Five years later, Taki graduates from his university and begins to search for a job. During this time, he feels like he has lost something essential but is unable to recognize what it may have been. He’s unsure of why he is so drawn to the comet that crashed into the small town of Itomori eight years prior. While the comet’s fragments destroyed the town, most of the people were saved because of a successful evacuation.
Mitsuha had been able to convince her father to evacuate the town in time, and she has since moved to Tokyo. In a chance encounter, their trains pass each other, moving in opposite directions, a beautiful reminder of how their timelines were twisted together years prior. They instantly feel the connection they had forged but forgotten, and they race to meet each other.
They meet at the stairs of the Suga Shrine. Taki calls to her, saying he thinks he knows her, which she expresses her identical feelings.
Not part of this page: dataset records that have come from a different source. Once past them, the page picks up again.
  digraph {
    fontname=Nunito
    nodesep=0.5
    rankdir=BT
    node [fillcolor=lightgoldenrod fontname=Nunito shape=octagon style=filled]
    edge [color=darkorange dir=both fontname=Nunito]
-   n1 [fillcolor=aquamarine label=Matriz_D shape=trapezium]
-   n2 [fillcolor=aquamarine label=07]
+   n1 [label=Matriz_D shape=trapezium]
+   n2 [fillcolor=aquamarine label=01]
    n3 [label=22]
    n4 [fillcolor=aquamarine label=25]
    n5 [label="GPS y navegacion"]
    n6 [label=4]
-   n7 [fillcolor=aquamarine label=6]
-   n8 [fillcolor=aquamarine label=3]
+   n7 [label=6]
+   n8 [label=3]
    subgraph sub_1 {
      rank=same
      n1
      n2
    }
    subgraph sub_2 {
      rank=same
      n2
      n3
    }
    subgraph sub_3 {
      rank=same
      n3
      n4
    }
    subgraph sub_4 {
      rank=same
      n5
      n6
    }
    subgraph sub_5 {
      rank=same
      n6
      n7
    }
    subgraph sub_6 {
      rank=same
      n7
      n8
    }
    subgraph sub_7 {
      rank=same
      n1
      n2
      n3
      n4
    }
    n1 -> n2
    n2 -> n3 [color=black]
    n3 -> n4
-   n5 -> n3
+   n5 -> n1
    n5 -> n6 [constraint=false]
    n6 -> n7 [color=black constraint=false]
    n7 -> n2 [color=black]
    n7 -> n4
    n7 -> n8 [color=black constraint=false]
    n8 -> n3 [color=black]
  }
Having found what they had been searching for after all of the years that had passed, they cry happy tears and, at the same time, they ask each other for their name.
Kimi no Na wa or Your Name won the LAFCA Animation Award in 2016. In 2017, it was awarded the Best Animated Film in 2017 by Mainichi Film Awards. It was written by Makoto Shinkai shortly after the Great East Japan Earthquake.
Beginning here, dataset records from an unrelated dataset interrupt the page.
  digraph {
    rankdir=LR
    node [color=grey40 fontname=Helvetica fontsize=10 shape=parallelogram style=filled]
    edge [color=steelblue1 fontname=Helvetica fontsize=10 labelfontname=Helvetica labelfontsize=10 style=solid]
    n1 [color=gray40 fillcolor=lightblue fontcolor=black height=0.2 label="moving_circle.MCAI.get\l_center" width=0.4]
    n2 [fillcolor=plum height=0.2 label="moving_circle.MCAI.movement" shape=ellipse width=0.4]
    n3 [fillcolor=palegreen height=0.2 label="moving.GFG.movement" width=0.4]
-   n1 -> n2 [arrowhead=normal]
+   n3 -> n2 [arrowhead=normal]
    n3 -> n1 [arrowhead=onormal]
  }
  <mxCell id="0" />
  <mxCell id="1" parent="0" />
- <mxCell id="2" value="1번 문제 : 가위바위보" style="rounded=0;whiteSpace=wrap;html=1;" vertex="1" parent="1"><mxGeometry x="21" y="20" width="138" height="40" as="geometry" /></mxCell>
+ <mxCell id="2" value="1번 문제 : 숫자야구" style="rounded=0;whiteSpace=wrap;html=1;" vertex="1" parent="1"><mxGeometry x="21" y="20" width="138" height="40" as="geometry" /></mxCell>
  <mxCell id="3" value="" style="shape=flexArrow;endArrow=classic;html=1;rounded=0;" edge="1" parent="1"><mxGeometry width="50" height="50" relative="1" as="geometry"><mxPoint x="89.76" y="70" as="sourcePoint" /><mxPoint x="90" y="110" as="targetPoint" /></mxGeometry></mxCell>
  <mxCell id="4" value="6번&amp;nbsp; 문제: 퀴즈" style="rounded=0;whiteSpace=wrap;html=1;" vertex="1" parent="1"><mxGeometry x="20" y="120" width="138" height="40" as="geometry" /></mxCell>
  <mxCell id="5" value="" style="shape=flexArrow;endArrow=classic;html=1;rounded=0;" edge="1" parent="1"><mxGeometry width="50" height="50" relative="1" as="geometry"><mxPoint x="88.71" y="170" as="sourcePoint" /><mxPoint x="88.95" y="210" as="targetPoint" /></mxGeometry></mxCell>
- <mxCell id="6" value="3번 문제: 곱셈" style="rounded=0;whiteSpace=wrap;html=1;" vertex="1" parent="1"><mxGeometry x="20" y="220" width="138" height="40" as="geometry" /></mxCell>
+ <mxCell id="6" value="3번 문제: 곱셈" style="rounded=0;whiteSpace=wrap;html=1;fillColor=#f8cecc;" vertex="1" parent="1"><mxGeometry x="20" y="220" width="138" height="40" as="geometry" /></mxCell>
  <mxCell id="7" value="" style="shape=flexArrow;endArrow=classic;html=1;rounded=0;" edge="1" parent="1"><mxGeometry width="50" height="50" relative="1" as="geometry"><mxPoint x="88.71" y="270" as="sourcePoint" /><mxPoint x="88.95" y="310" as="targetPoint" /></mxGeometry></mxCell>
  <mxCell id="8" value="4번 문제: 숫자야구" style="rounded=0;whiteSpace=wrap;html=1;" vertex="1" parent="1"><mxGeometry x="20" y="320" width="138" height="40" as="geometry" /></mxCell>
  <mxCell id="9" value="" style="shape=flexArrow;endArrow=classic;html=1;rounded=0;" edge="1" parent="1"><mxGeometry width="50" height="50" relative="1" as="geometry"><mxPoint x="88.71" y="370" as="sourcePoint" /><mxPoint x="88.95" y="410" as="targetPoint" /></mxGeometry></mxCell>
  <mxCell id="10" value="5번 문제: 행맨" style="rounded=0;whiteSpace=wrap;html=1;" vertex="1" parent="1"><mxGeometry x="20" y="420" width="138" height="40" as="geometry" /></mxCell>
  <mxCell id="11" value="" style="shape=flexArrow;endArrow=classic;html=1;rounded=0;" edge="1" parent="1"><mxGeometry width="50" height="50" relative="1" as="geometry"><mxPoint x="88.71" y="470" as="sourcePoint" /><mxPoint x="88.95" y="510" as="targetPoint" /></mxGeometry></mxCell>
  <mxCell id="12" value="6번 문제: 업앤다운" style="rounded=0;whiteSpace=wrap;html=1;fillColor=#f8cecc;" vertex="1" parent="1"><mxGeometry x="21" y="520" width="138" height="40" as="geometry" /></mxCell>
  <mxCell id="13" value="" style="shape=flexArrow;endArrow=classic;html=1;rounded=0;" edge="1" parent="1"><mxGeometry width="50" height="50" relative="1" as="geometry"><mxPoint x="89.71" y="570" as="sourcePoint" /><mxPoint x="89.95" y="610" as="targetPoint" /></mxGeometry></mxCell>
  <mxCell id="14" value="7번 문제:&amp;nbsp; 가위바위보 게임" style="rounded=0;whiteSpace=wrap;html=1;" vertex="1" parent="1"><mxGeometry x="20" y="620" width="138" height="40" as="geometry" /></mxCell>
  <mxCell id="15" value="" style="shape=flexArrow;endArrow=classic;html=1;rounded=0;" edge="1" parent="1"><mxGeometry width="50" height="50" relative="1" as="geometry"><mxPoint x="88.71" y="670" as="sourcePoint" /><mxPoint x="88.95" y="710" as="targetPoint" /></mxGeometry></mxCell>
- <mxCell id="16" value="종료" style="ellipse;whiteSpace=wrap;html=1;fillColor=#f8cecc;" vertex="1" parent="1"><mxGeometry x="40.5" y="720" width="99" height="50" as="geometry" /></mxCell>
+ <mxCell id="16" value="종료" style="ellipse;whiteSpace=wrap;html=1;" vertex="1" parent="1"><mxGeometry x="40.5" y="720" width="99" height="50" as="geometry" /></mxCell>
In July of 2011, he visited Yuriage, Natori, Miyagi Prefecture. While there, he drew sketches of what he saw, which have been shown at exhibitions. Shinkai was struck by how it could’ve been his own town and was interested in how the positions of people close, yet far apart, could make a world of difference in their experiences and their lives.
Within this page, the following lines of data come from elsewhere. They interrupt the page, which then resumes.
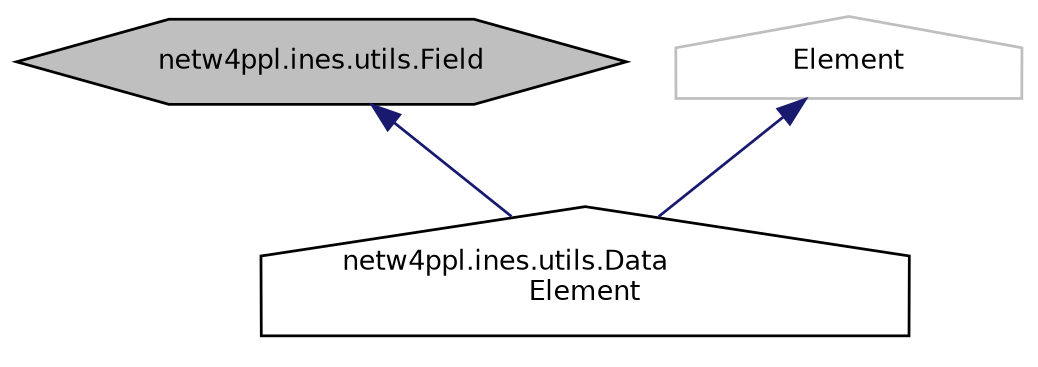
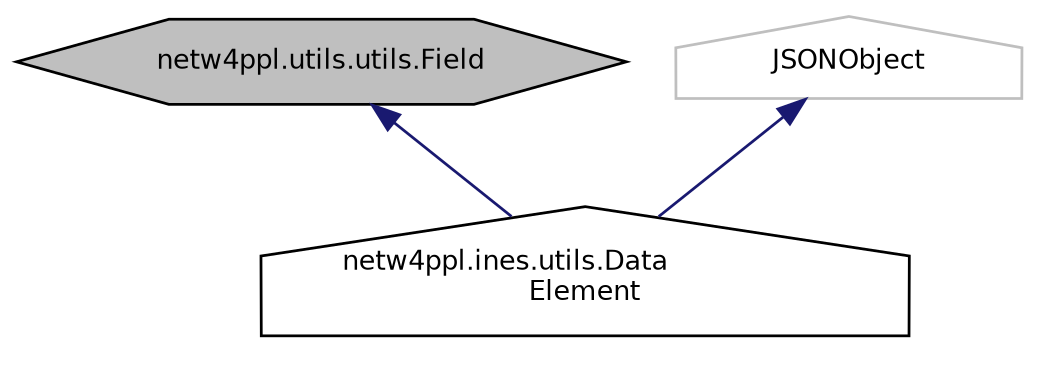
  digraph {
    node [color=black fillcolor=white fontname=Helvetica fontsize=10 shape=house style=filled]
    edge [color=midnightblue dir=back fontname=Helvetica fontsize=10 labelfontname=Helvetica labelfontsize=10 style=solid]
-   n1 [fillcolor=grey75 fontcolor=black height=0.2 label="netw4ppl.ines.utils.Field" shape=hexagon width=0.4]
+   n1 [fillcolor=grey75 fontcolor=black height=0.2 label="netw4ppl.utils.utils.Field" shape=hexagon width=0.4]
    n2 [height=0.2 label="netw4ppl.ines.utils.Data\lElement" width=0.4]
-   n3 [color=grey75 height=0.2 label=Element width=0.4]
+   n3 [color=grey75 height=0.2 label=JSONObject width=0.4]
    n1 -> n2
    n3 -> n2
  }
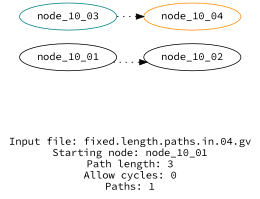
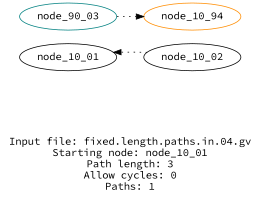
  digraph {
    fontname="Source Code Pro"
    label="Input file: fixed.length.paths.in.04.gv\nStarting node: node_10_01\nPath length: 3\nAllow cycles: 0\nPaths: 1"
    rankdir=LR
    node [color=black fontname="Source Code Pro"]
    edge [fontname="Source Code Pro" style=dotted]
    n1 [label=node_10_01]
    n2 [label=node_10_02]
-   n3 [color=teal label=node_10_03]
-   n4 [color=darkorange label=node_10_04]
-   n1 -> n2
+   n3 [color=teal label=node_90_03]
+   n4 [color=darkorange label=node_10_94]
+   n2 -> n1
    n3 -> n4
  }
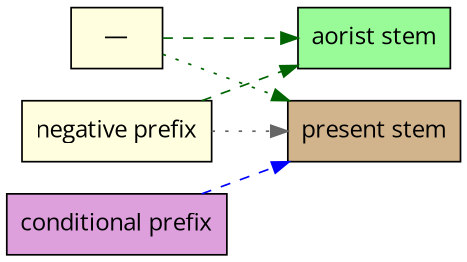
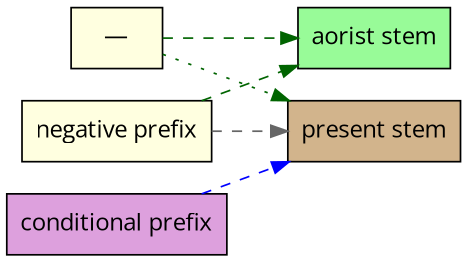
  digraph {
    fontname="Open Sans"
    rankdir=LR
    node [fillcolor=lightyellow fontname="Open Sans" shape=record style=filled]
    edge [color=darkgreen fontname="Open Sans" style=dashed]
    "aorist stem" [fillcolor=palegreen]
    "negative prefix"
    "present stem" [fillcolor=tan]
    "—"
    "conditional prefix" [fillcolor=plum]
    "negative prefix" -> "aorist stem"
-   "negative prefix" -> "present stem" [color=gray40 style=dotted]
+   "negative prefix" -> "present stem" [color=gray40]
    "—" -> "aorist stem"
    "—" -> "present stem" [style=dotted]
    "conditional prefix" -> "present stem" [color=blue]
  }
While Itomori is a fictional town, it is based on real locations in Hida, including their library, providing a realistic backdrop for the story.
The Main Characters
Taki is a regular high school boy in Tokyo. In his timeline, he is 17 years old. He loves to sketch and is exceptionally talented at it, but he aspires to be an architect. While he can be short-tempered, he is kind and considerate. He lives alone with his father, and we never meet his mother.
Mitsuha is from the small town of Itomori, which lies near the mountains and its mysterious shrine. In her timeline, she is also 17 years old. Later it is revealed that while they are switching bodies, her life line is three years behind Taki, making her three years older than him. She usually has her hair tied up in handmade ribbons.
She and her sister are guardians of the shrine nearby. Her father left the shrine after their mother died and turned to a life of politics instead. He becomes the mayor of Itomori and stops communicating with his daughters.
Mitsuha lives with her grandmother and her little sister, but she dreams of a life in Tokyo and all the possibilities it would hold for her.
Miki is one of Taki’s friends and coworkers that develops feelings for Taki when Mitsuha is in his body. She is beautiful and pursuing a job in fashion. In a lot of ways, she is the woman that Mitsuha has always fantasized about being. She smokes, lives in Tokyo, and is popular among her male coworkers, living a life of adventure compared to one in a small town.
She leaves Taki at the mountain when they go to find Mitsuha, but the two are reunited later. She has an engagement ring and tells him how she is due to be married soon. She also now works in an apparel manufacturing branch. While Taki and Mitsuha have been left to wonder about what’s missing in their respective lives after spending so much time together, she has moved on with her life and is doing quite well for herself.
Hitoha is a loving example of a grandmother. She is the head of the Miyamizu shrine, where she, Mitsuha, and Yotsuha act as caretakers. She spends her time thread weaving and teaching the two girls about the shrine’s history and traditions, which later possibly save all of their lives.